June 5 (Reuters) - Cemig , a Brazilian power utility controlled by Minas Gerais state, believes natural gas from local shale deposits can fuel further growth of one of the country’s industrial hotspots.
Dorothea Werneck, who chairs Cemig’s board and holds a top position in the Minas Gerais government, said initial results were “very, very promising” from shale exploration there, in blocks held by companies including Royal Dutch Shell Plc and Petrobras.
Cemig Chief Financial Officer Luiz Rolla said shale gas could be a “turning point for the Minas Gerais economy” if its cost was as low as they expect, since it would drive expansion by companies seeking more affordable power.
“Along with the production of energy, we could have other industries using the gas in their industrial processes,” Rolla said in an interview.
Cemig clients include steel maker ArcelorMittal and aluminum smelters, and Werneck saw potential for fertilizer and chemical plant developments if enough gas was available.
Minas Gerais, which translates to “General Mines” in English, has 19.6 million people and covers an area bigger than California, but smaller than Texas.

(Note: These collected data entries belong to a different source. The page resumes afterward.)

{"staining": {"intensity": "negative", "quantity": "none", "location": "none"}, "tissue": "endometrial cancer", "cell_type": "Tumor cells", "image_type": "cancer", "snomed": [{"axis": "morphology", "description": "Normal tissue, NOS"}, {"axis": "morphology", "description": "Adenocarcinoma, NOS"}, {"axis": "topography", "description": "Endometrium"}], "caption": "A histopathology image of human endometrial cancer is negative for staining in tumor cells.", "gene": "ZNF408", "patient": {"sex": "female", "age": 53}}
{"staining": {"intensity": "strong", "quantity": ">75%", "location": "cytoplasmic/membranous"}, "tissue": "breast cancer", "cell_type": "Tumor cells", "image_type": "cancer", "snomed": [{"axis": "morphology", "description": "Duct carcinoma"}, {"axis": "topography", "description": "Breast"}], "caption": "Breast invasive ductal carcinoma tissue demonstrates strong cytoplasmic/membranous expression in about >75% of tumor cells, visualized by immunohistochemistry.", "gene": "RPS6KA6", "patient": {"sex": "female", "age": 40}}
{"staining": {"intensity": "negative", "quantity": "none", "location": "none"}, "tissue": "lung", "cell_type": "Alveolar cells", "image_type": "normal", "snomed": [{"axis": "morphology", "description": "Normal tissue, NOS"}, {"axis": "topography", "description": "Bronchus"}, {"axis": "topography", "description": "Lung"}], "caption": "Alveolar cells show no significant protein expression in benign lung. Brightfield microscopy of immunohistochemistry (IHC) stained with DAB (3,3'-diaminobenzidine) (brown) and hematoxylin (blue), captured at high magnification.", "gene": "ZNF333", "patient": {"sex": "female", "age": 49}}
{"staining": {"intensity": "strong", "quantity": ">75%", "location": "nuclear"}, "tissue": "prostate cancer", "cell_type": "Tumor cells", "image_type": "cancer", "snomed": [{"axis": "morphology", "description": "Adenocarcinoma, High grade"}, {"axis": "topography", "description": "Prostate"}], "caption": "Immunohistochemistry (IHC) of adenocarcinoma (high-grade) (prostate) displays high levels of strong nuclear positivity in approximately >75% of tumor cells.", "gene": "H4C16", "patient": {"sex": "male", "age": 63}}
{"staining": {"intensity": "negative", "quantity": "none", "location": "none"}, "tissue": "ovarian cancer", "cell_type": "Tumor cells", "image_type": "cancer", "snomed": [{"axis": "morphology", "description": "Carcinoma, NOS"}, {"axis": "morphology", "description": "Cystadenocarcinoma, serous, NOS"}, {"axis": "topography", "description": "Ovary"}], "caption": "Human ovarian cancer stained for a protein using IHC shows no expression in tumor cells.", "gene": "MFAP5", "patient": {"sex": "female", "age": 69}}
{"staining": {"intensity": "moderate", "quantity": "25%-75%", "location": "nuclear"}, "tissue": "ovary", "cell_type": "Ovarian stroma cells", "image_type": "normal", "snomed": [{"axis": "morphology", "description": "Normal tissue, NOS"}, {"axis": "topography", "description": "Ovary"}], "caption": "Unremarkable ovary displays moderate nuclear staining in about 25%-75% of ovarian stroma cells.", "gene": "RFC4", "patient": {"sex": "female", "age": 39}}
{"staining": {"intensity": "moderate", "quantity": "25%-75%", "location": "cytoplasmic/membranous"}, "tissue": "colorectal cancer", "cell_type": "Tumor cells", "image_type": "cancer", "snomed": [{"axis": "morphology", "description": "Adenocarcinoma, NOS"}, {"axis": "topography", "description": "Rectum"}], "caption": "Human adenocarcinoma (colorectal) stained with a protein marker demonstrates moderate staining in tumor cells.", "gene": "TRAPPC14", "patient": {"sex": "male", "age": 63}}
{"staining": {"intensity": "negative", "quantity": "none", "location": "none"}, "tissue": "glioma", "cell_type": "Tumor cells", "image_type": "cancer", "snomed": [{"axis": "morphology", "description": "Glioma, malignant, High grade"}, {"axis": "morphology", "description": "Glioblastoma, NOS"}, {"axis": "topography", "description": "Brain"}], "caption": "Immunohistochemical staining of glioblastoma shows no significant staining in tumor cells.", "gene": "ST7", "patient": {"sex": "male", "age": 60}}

It is Brazil’s third-largest economy, out of 27 states, after Sao Paulo and Rio de Janeiro.
Other industrial companies with operations there include Anglo American, Fiat, Vale and Usiminas. Its mines produce about a fifth of the world’s seaborne iron-ore exports.
Werneck said there was enough demand to increase Cemig’s current natural gas deliveries by 10 times, if only there was more supply.
“We are now importing gas from Bolivia, which has established a minimum price that is too high,” she said ahead of a meeting with investors in San Francisco, California.
Cemig, which owns 60 percent of gas distribution company Gasmig while Petrobras holds the rest, also believes residential consumption of natural gas could grow, and it is now building out infrastructure for 60,000 households.
Apart from selling it directly, Cemig also expects natural gas-fired power will represent the bulk of its growth given the lack of potential hydropower expansion in the Amazon rainforest.
“Currently, the reservoirs are enough to supply the market for the next two years,” Rolla said. “Some years ago, they were enough for five years.”
China is a growing competitor for Cemig and others, with State Grid Corp of China agreeing just last week to buy Brazilian electricity transmission assets from Spanish builder ACS.
A Chinese company also ended up winning an auction for a stake in Portuguese utility EDP, which Cemig had been looking to buy.
“Apparently the returns they required for their investments are pretty low,” Rolla said. “That is a big red signal for us.”
Nonetheless, Cemig would continue to try to engage the Chinese as partners. “The best way to beat a competitor is to be a partner,” Werneck said with a laugh.